I think you miss the point s/he's making: back in the 90's we were much less reliant on computers than today, much more cash based. It would have been a wake-up call, today it would be a calamity.


The 90s were not that long ago, we should restore and document and know the old cash-based ways while we still have those experts and those workers with us. Great thread and reminder about these things.


I would like to think that the servers that run ACH networks, IBM mainframes that actually store your account balance, etc are shielded from CME and even an EMP.

But the vulnerable side then becomes the power grid and Internet backbone. Part of a resilient disaster plan would be to allow ACH and other payment traffic to take priority if we were relegated to a low bandwidth connection. If we cannot transfer money, we will collapse, plain as that, once panic over food security sets in.

An EE friend said that we do not have enough transformers to replace if a critical number of them fried.

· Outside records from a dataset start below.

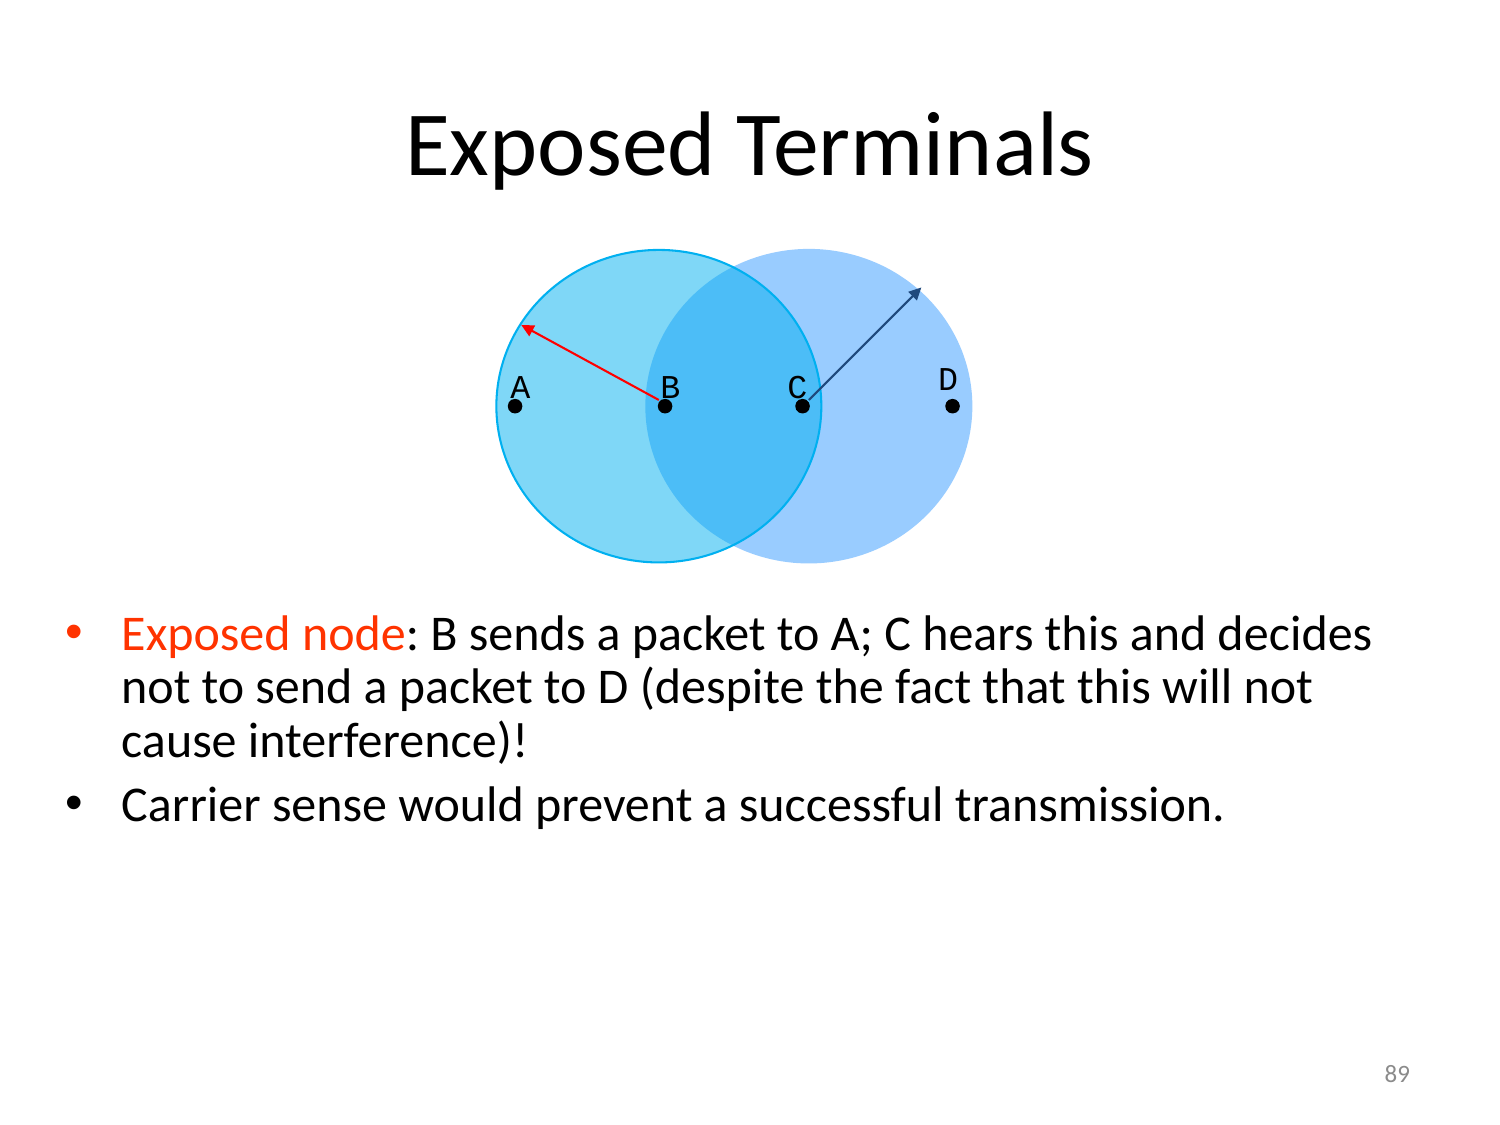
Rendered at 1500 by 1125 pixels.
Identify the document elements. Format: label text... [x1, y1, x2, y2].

text_box [734, 249, 916, 384]
text_box B [645, 357, 696, 413]
text_box C [772, 357, 823, 413]
list Exposed node: B sends a packet to A; C hears this and decides not to send a packet to D (despite the fact that this will not cause interference)! Carrier sense would prevent a successful transmission. [50, 337, 1425, 1013]
text_box [521, 324, 659, 401]
text_box D [923, 349, 974, 405]
text_box A [495, 357, 546, 413]
text_box [734, 292, 972, 563]
text_box [496, 249, 822, 563]
text_box [946, 405, 959, 413]
text_box [808, 287, 922, 401]
title Exposed Terminals [75, 45, 1425, 233]
slide_number 89 [1074, 1042, 1425, 1103]
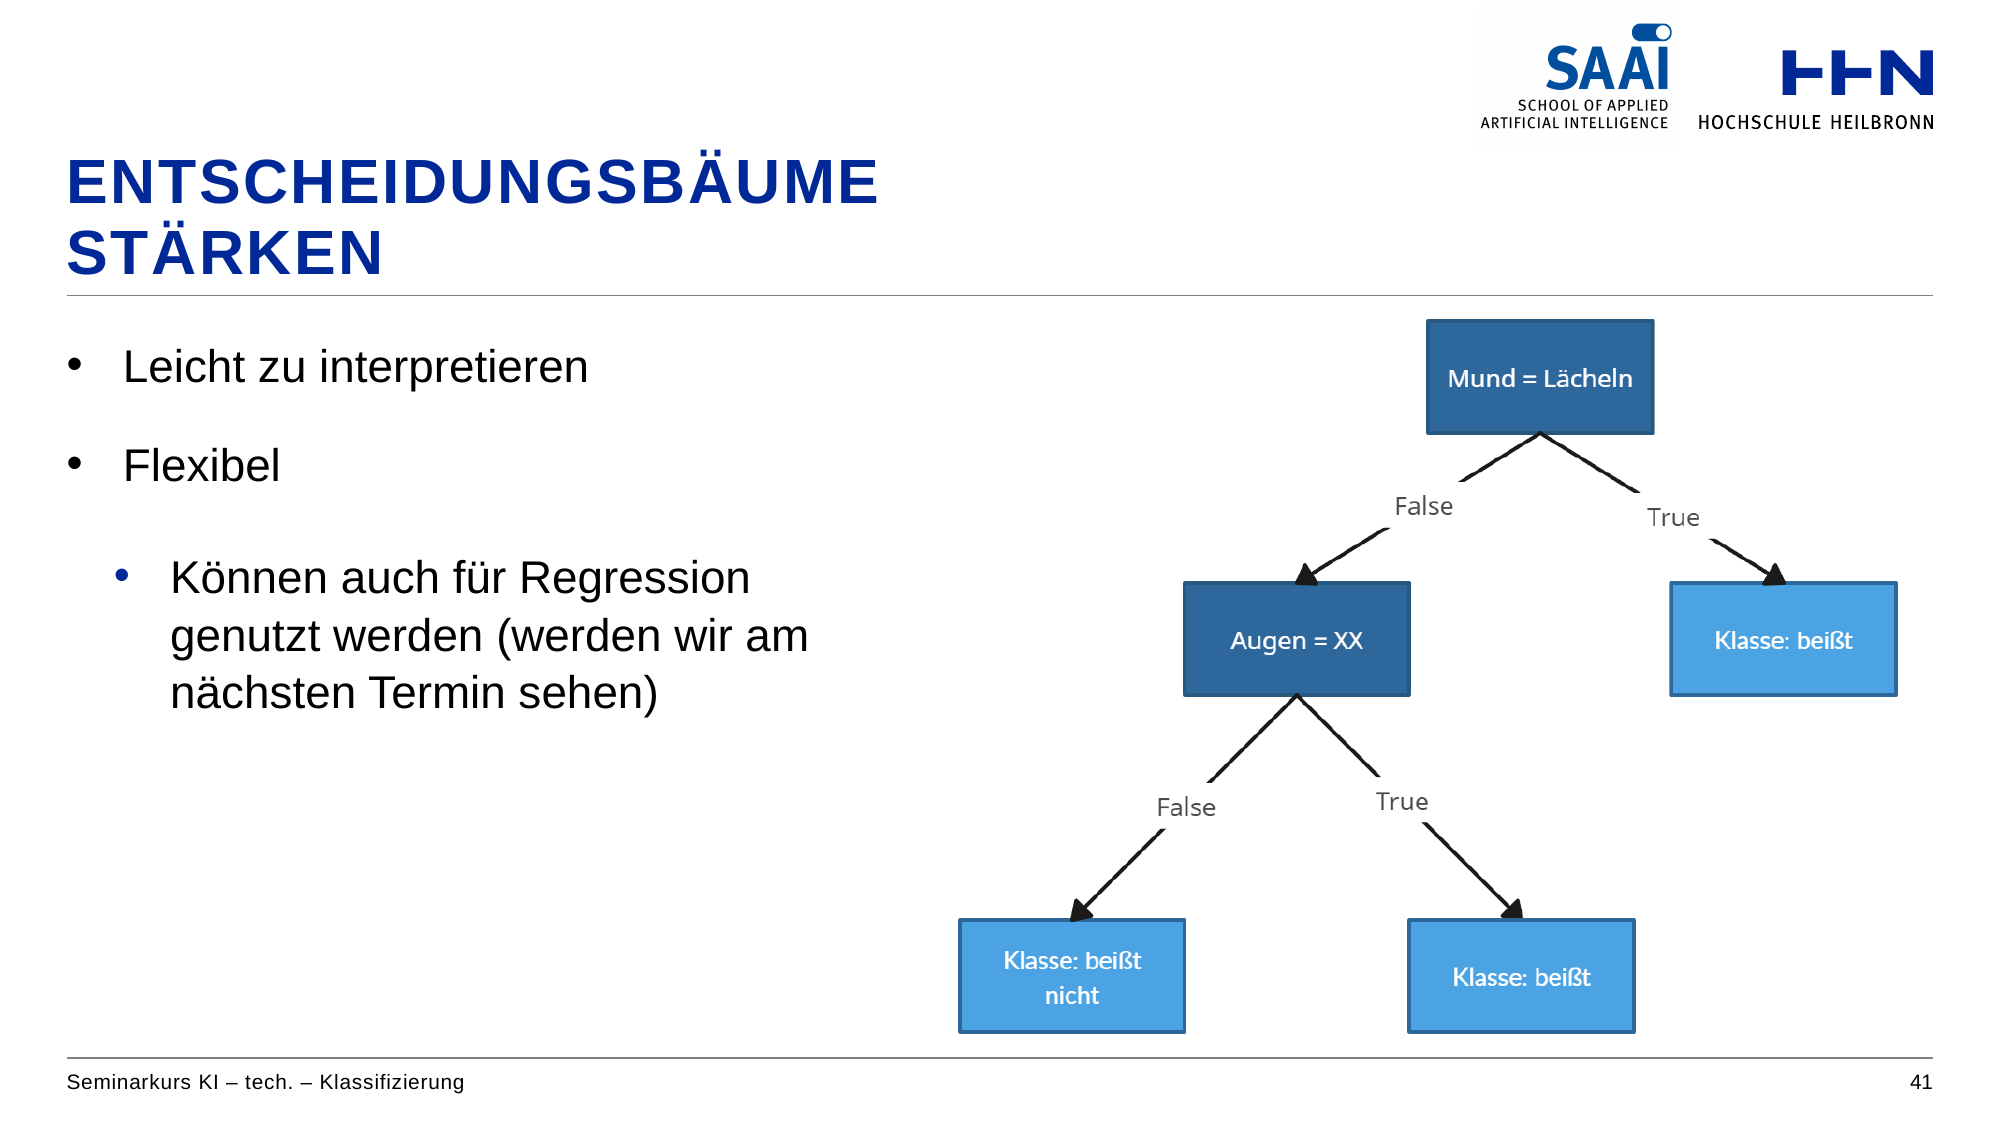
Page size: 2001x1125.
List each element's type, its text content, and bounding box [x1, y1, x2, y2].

slide_number 41 [1621, 1069, 1933, 1105]
picture [922, 283, 1933, 1069]
title Entscheidungsbäume Stärken [66, 147, 1933, 290]
picture [1476, 5, 1677, 147]
list Leicht zu interpretieren Flexibel Können auch für Regression genutzt werden (werden wir am nächsten Termin sehen) [66, 333, 898, 1025]
footer Seminarkurs KI – tech. – Klassifizierung [66, 1068, 1277, 1105]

Substation level components could be a huge bottleneck if we had another Carrington event.


I know for a fact at least one insurance company’s IBM aix mainframes are in an underground emp proof (faraday cage which connects through the door) vault.


In which no one follows the protocols, so someone ran an extension cord into the cage, because some supervisor couldn't charge his phone in there.

Or something similar.


That was one of the big problems in Puerto Rico in 2017 - all the credit/debit card systems were out and almost nobody had money.